3.1.5.24 Extension for video receive capabilities a=x-caps

This protocol defines a video media level attribute a=x-caps, which represents what a video receiver is capable of receiving. A video capability a= line defines video capabilities for each of the video codec the video receiver is capable of receiving.<49>

This attribute is optional; if missing, a video sender SHOULD set the video receive capabilities of the remote peer as Common Intermediate Format (CIF) at 15 fps and Video Graphics Array (VGA) at 15 fps. Quarter CIF (QCIF, which represents a video resolution of 176 width by 144 height), CIF and VGA MUST be advertised in the list of Video capabilities for a media stream that has an a=label:main-video SDP attribute. A video capability of VGA 13 fps MUST be treated as VGA 15 fps.

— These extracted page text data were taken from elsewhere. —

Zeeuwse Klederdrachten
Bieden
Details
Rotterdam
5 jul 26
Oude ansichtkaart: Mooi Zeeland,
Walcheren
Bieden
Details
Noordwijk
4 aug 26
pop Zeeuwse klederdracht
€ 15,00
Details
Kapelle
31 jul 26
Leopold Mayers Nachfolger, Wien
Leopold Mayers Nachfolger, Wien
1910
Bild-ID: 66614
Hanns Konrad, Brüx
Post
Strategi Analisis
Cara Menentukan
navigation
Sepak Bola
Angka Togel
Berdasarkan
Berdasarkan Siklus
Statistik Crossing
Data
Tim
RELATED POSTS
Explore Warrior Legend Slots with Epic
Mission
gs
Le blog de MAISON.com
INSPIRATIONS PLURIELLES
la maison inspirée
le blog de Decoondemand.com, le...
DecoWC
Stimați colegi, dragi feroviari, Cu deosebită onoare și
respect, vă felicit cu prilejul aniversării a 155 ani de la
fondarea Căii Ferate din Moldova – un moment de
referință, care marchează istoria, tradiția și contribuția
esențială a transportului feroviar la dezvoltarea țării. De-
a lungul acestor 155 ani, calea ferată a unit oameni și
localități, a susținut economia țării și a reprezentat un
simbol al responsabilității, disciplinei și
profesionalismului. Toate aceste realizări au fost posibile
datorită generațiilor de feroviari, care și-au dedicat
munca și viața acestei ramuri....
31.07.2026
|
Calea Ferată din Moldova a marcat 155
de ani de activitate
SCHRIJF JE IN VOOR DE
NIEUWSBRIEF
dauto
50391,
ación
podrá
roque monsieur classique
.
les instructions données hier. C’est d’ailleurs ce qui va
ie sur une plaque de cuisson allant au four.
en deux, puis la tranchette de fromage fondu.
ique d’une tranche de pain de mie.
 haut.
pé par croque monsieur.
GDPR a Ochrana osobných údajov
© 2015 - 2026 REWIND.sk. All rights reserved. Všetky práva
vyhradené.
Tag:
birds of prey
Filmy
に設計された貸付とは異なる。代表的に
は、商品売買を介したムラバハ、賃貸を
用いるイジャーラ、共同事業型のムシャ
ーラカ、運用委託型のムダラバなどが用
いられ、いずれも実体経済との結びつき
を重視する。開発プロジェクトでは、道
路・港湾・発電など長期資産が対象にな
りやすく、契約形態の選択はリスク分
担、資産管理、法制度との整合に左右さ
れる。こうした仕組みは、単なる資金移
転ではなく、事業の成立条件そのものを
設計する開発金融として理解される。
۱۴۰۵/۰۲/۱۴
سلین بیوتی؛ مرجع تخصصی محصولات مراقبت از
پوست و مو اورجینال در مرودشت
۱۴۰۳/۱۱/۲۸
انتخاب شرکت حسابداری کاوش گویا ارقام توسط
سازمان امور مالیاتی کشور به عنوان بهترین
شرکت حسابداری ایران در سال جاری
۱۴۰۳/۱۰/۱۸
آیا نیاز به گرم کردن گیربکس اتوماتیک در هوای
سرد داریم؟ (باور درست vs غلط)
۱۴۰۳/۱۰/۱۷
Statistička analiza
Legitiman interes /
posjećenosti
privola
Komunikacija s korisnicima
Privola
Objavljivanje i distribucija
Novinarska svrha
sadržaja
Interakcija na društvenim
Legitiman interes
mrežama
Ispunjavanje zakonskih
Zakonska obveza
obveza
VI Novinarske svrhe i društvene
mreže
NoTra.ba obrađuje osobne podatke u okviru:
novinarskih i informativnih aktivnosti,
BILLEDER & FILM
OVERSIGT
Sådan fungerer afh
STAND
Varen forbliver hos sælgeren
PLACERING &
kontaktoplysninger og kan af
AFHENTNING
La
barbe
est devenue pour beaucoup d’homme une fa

High-definition (HD), which represents a video resolution of 1280 width by 720 height, is an additional video capability that can be advertised by a video receiver.

High-definition 1080p (HD1080p), which represents a video resolution of 1920 width by 1080 height, is an additional video capability that can be advertised by a video receiver.

This media attribute has the following format in ABNF notation, as described in [RFC5234]:

Video-Capabilities-media-type-attribute:

 "a=x-caps:" <video-payload-type > SPACE <list-of-video-capabilities> CRLF

video-payload-type: The RTP payload type number for video, such as 121 for x-rtvc1.

list-of-video-capabilities:

 <video-capability>";"<video-capability>

video-capability:

 <Capability-ID>":"<Width-of-video-frame>":"<Height-of-video-frame>":"<frames-per-second>":"<maximum-bitrate-bits-per-second>":"<additional-attributes>

Capability-ID (integer): A unique random integer among the listed capability ID for that m= line. The value is between 1 and 2147483647 in the entire video-capabilities-media-type-attribute.

Width-of-video-frame (integer): The width is one of the following values:

  • 176 for QCIF

  • 352 for CIF

  • 640 for VGA

  • 1280 for HD

  • 1920 for HD1080p

Height-of-the-video-frame (integer): The height is one of the following values:

  • 144 for QCIF

  • 288 for CIF

  • 480 for VGA

  • 720 for HD

  • 1080 for HD1080p

frames-per-second (float): Value SHOULD be less than or equal to 30.0 fps. Any values beyond 30.0 SHOULD be treated as 30.0. The value specifies the maximum frame rate the receiver is capable of receiving.

maximum-bitrate-in bits-per-second (integer): Ignored, and reserved for future use.

Any additional attributes SHOULD be ignored, and reserved for future use.

A protocol peer, upon receiving the video capabilities SHOULD<50> do the following:

  • If there is a "," in a video-capability attribute, anything from "," to the end of video-capability (";" or CRLF) SHOULD be ignored.

  • If there is a syntax error in a=x-caps, the whole a=x-caps SHOULD be ignored and video receive capabilities of the remote peer SHOULD be set as CIF at 15 fps or VGA at 15 fps.

The following is an example a=x-caps attribute:

 a=x-caps:121 263:1920:1080:30.0:2000000:1;4359:1280:720:30.0:1500000:1;8455:640:480:30.0:600000:1;12551:640:360:30.0:600000:1;16647:352:288:15.0:250000:1;20743:424:240:15.0:250000:1;24839:176:144:15.0:180000:1

The a=x-caps attribute is not supported for the H.264UC or ULPFEC-UC video media formats (section 3.1.5.3). An a=x-caps attribute SHOULD NOT be included for H.264UC or ULPFEC-UC. An a=x-caps attribute for H.264UC or ULPFEC-UC, if present in a received SDP message, MUST be ignored.